## Passage shown
__________________________________________________
Find d to maximize the number of zeros in array c[] created as c[i] = d*a[i] + b[i] in Python

Suppose we have two arrays A and B of n integers, now consider an array C, where the i-th number will be d*A[i] + B[i] and here d is any arbitrary real number. We have to find d such that array C has maximum number of zeros. Also return the number of zeros.

So, if the input is like A = [15, 40, 45] and B = [4, 5, 6], then the output will be d = -0.266666, number of zeros will be 1

To solve this, we will follow these steps −

• n := size of A

• my_map := a new map

• count := 0

• for i in range 0 to n, do

  • if B[i] is not same as 0 and A[i] is not same as 0, then

    • val :=(-1.0 * B[i]) / A[i]

    • if val not in my_map, then

      • my_map[val] := 0

    • my_map[val] := my_map[val] + 1

  • otherwise when B[i] is same as 0 and A[i] is same as 0, then

    • count := count + 1

• maximum := 0;

• for each item in my_map, do

  • maximum := maximum of my_map[item], maximum

• for each keys, values in my_map, do

  • if values is same as maximum, then

    • display keys

    • come out from the loop

• display maximum + count

Example (Python)
__________________________________________________
## Raw data
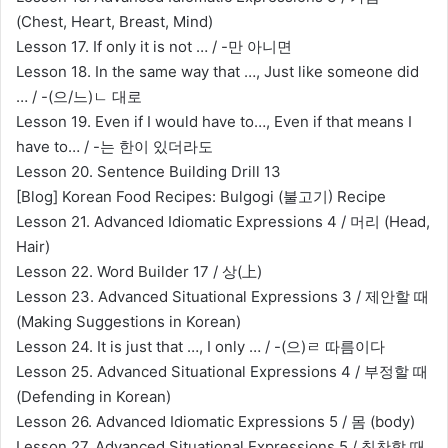
(Chest, Heart, Breast, Mind)
Lesson 17. If only it is not … / -만 아니면
Lesson 18. In the same way that …, Just like someone did
… / -(으/느)ㄴ 대로
Lesson 19. Even if I would have to…, Even if that means I
have to… / -는 한이 있더라도
Lesson 20. Sentence Building Drill 13
[Blog] Korean Food Recipes: Bulgogi (불고기) Recipe
Lesson 21. Advanced Idiomatic Expressions 4 / 머리 (Head,
Hair)
Lesson 22. Word Builder 17 / 상(上)
Lesson 23. Advanced Situational Expressions 3 / 제안할 때
(Making Suggestions in Korean)
Lesson 24. It is just that …, I only … / -(으)ㄹ 따름이다
Lesson 25. Advanced Situational Expressions 4 / 부정할 때
(Defending in Korean)
Lesson 26. Advanced Idiomatic Expressions 5 / 몸 (body)
Lesson 27. Advanced Situational Expressions 5 / 칭찬할 때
__________________________________________________
## Complete the following
1. Recast the stretch of rows from the first row through the line containing "[Blog] Korean Food", both ends included, as a JSON list of strings with one string per line. Leave out blank lines and the pictures.
2. Continue the article on choosing d to maximize zeros in array C from where it stops.

## List of answers
1.
[
  "(Chest, Heart, Breast, Mind)",
  "Lesson 17. If only it is not … / -만 아니면",
  "Lesson 18. In the same way that …, Just like someone did",
  "… / -(으/느)ㄴ 대로",
  "Lesson 19. Even if I would have to…, Even if that means I",
  "have to… / -는 한이 있더라도",
  "Lesson 20. Sentence Building Drill 13",
  "[Blog] Korean Food Recipes: Bulgogi (불고기) Recipe"
]

2.
Let us see the following implementation to get better understanding −

 Live Demo

def find_d_zero(A, B) :
   n = len(A)
   my_map = {}
   count = 0
   for i in range(n) :
      if (B[i] != 0 and A[i] != 0) :
         val = (-1.0 * B[i]) / A[i]
         if val not in my_map :
            my_map[val] = 0
         my_map[val] += 1
      elif (B[i] == 0 and A[i] == 0) :
      count += 1
   maximum = 0;
   for item in my_map :
      maximum = max(my_map[item], maximum)
   for keys, values in my_map.items() :
      if (values == maximum) :
         print("d = ", keys)
         break
   print("Number of 0s: ", maximum + count)
a = [15, 40, 45]
b = [4, 5, 6]
find_d_zero(a, b)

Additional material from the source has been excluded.